(Saved data entries)
----

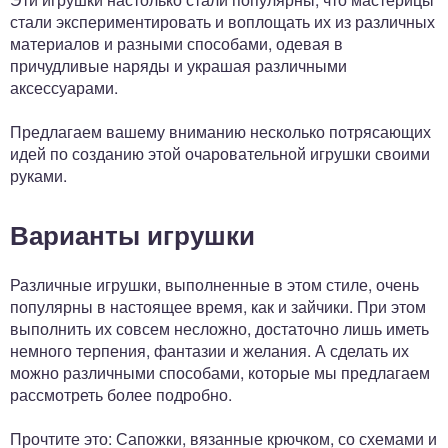
стали экспериментировать и воплощать их из различных
материалов и разными способами, одевая в
причудливые наряды и украшая различными
аксессуарами.
Предлагаем вашему вниманию несколько потрясающих
идей по созданию этой очаровательной игрушки своими
руками.
Варианты игрушки
Различные игрушки, выполненные в этом стиле, очень
популярны в настоящее время, как и зайчики. При этом
выполнить их совсем несложно, достаточно лишь иметь
немного терпения, фантазии и желания. А сделать их
можно различными способами, которые мы предлагаем
рассмотреть более подробно.
Прочтите это: Сапожки, вязанные крючком, со схемами и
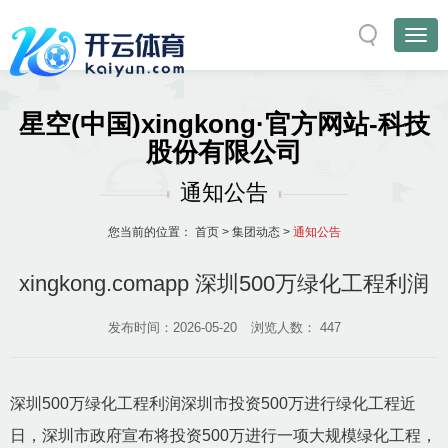
星空(中国)xingkong·官方网站-科技
股份有限公司
通知公告
您当前的位置：
首页
>
集团动态
>
通知公告
xingkong.comapp 深圳500万绿化工程利润
发布时间：2026-05-20
浏览人数：
447
深圳500万绿化工程利润深圳市投资500万进行绿化工程近
日，深圳市政府宣布将投资500万进行一项大规模绿化工程，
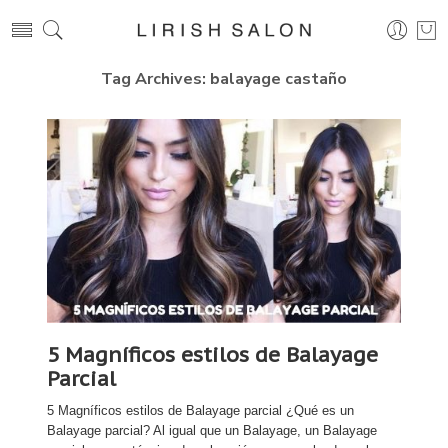
Tag Archives:
balayage castaño
5 Magníficos estilos de Balayage
Parcial
5 Magníficos estilos de Balayage parcial ¿Qué es un
Balayage parcial? Al igual que un Balayage, un Balayage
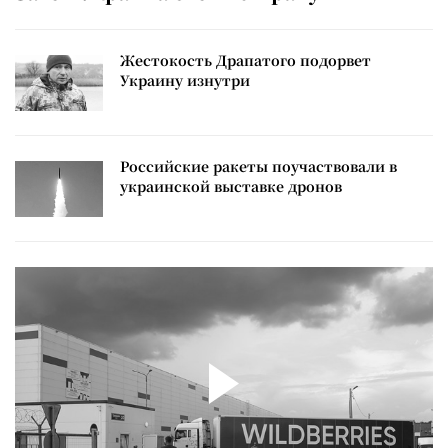
Жестокость Драпатого подорвет
Украину изнутри
Российские ракеты поучаствовали в
украинской выставке дронов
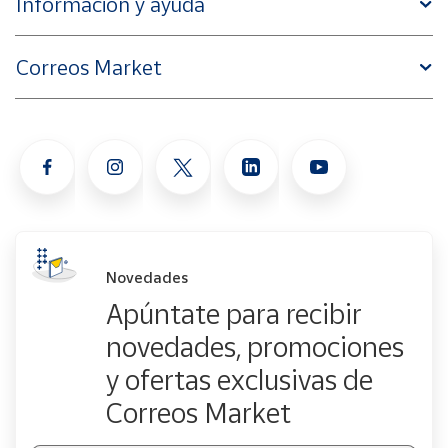
Información y ayuda
Correos Market
Novedades
Apúntate para recibir
novedades, promociones
y ofertas exclusivas de
Correos Market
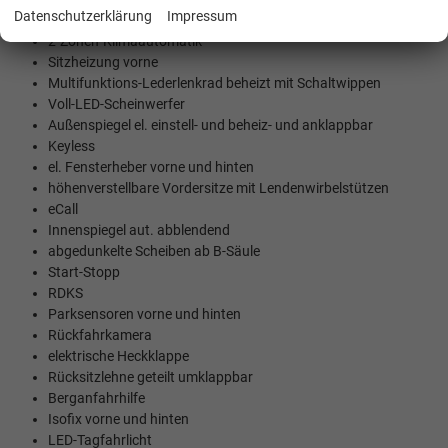
Datenschutzerklärung
Impressum
Mittelarmlehne vorne und hinten
2-Zonen-Klimaautomatik
Sitzheizung vorne
Multifunktions-Lederlenkrad beheizt mit Schaltwippen
Voll-LED-Scheinwerfer
Außenspiegel el. einstell- und beheiz- und anklappbar
Keyless
el. Fensterheber vorne und hinten
höhenverstellbare Vordersitze mit Lendenwirbelstützen
eCall
Innenspiegel aut. abblendend
abgedunkelte Scheiben ab B-Säule
Start-Stopp
RDKS
Parksensoren vorne und hinten
Rückfahrkamera
elektrische Heckklappe
Rücksitzlehne geteilt umklappbar
Berganfahrhilfe
Isofix vorne und hinten
LED-Tagfahrlicht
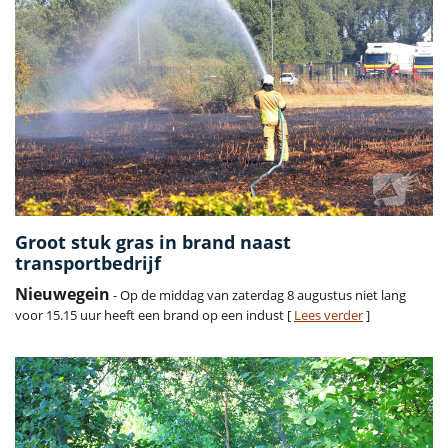
Groot stuk gras in brand naast
transportbedrijf
Nieuwegein
- Op de middag van zaterdag 8 augustus niet lang
voor 15.15 uur heeft een brand op een indust [
Lees verder
]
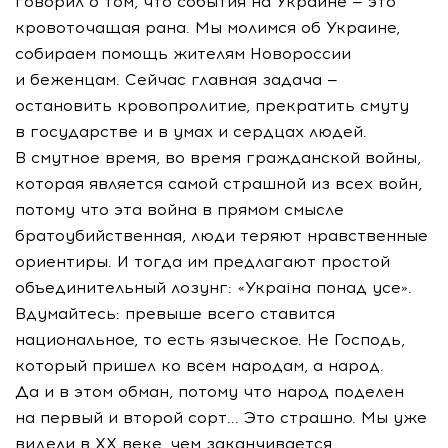
говорил о том, что события на Украине — это
кровоточащая рана. Мы молимся об Украине,
собираем помощь жителям Новороссии
и беженцам. Сейчас главная задача —
остановить кровопролитие, прекратить смуту
в государстве и в умах и сердцах людей.
В смутное время, во время гражданской войны,
которая является самой страшной из всех войн,
потому что эта война в прямом смысле
братоубийственная, люди теряют нравственные
ориентиры. И тогда им предлагают простой
объединительный лозунг: «Украiна понад усе».
Вдумайтесь: превыше всего ставится
национальное, то есть языческое. Не Господь,
который пришел ко всем народам, а народ.
Да и в этом обман, потому что народ поделен
на первый и второй сорт... Это страшно. Мы уже
видели в XX веке, чем заканчивается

----

Copy every line of text from the saved data entries above without changing any character. Leave out the picture markers.

■ Solution
стали экспериментировать и воплощать их из различных
материалов и разными способами, одевая в
причудливые наряды и украшая различными
аксессуарами.
Предлагаем вашему вниманию несколько потрясающих
идей по созданию этой очаровательной игрушки своими
руками.
Варианты игрушки
Различные игрушки, выполненные в этом стиле, очень
популярны в настоящее время, как и зайчики. При этом
выполнить их совсем несложно, достаточно лишь иметь
немного терпения, фантазии и желания. А сделать их
можно различными способами, которые мы предлагаем
рассмотреть более подробно.
Прочтите это: Сапожки, вязанные крючком, со схемами и
星空(中国)xingkong·官方网站-科技
股份有限公司
通知公告
您当前的位置：
首页
>
集团动态
>
通知公告
xingkong.comapp 深圳500万绿化工程利润
发布时间：2026-05-20
浏览人数：
447
深圳500万绿化工程利润深圳市投资500万进行绿化工程近
日，深圳市政府宣布将投资500万进行一项大规模绿化工程，
Tag Archives:
balayage castaño
5 Magníficos estilos de Balayage
Parcial
5 Magníficos estilos de Balayage parcial ¿Qué es un
Balayage parcial? Al igual que un Balayage, un Balayage
Жестокость Драпатого подорвет
Украину изнутри
Российские ракеты поучаствовали в
украинской выставке дронов
Información y ayuda
Correos Market
Novedades
Apúntate para recibir
novedades, promociones
y ofertas exclusivas de
Correos Market
Datenschutzerklärung
Impressum
Mittelarmlehne vorne und hinten
2-Zonen-Klimaautomatik
Sitzheizung vorne
Multifunktions-Lederlenkrad beheizt mit Schaltwippen
Voll-LED-Scheinwerfer
Außenspiegel el. einstell- und beheiz- und anklappbar
Keyless
el. Fensterheber vorne und hinten
höhenverstellbare Vordersitze mit Lendenwirbelstützen
eCall
Innenspiegel aut. abblendend
abgedunkelte Scheiben ab B-Säule
Start-Stopp
RDKS
Parksensoren vorne und hinten
Rückfahrkamera
elektrische Heckklappe
Rücksitzlehne geteilt umklappbar
Berganfahrhilfe
Isofix vorne und hinten
LED-Tagfahrlicht
Groot stuk gras in brand naast
transportbedrijf
Nieuwegein
- Op de middag van zaterdag 8 augustus niet lang
voor 15.15 uur heeft een brand op een indust [
Lees verder
]
говорил о том, что события на Украине — это
кровоточащая рана. Мы молимся об Украине,
собираем помощь жителям Новороссии
и беженцам. Сейчас главная задача —
остановить кровопролитие, прекратить смуту
в государстве и в умах и сердцах людей.
В смутное время, во время гражданской войны,
которая является самой страшной из всех войн,
потому что эта война в прямом смысле
братоубийственная, люди теряют нравственные
ориентиры. И тогда им предлагают простой
объединительный лозунг: «Украiна понад усе».
Вдумайтесь: превыше всего ставится
национальное, то есть языческое. Не Господь,
который пришел ко всем народам, а народ.
Да и в этом обман, потому что народ поделен
на первый и второй сорт... Это страшно. Мы уже
видели в XX веке, чем заканчивается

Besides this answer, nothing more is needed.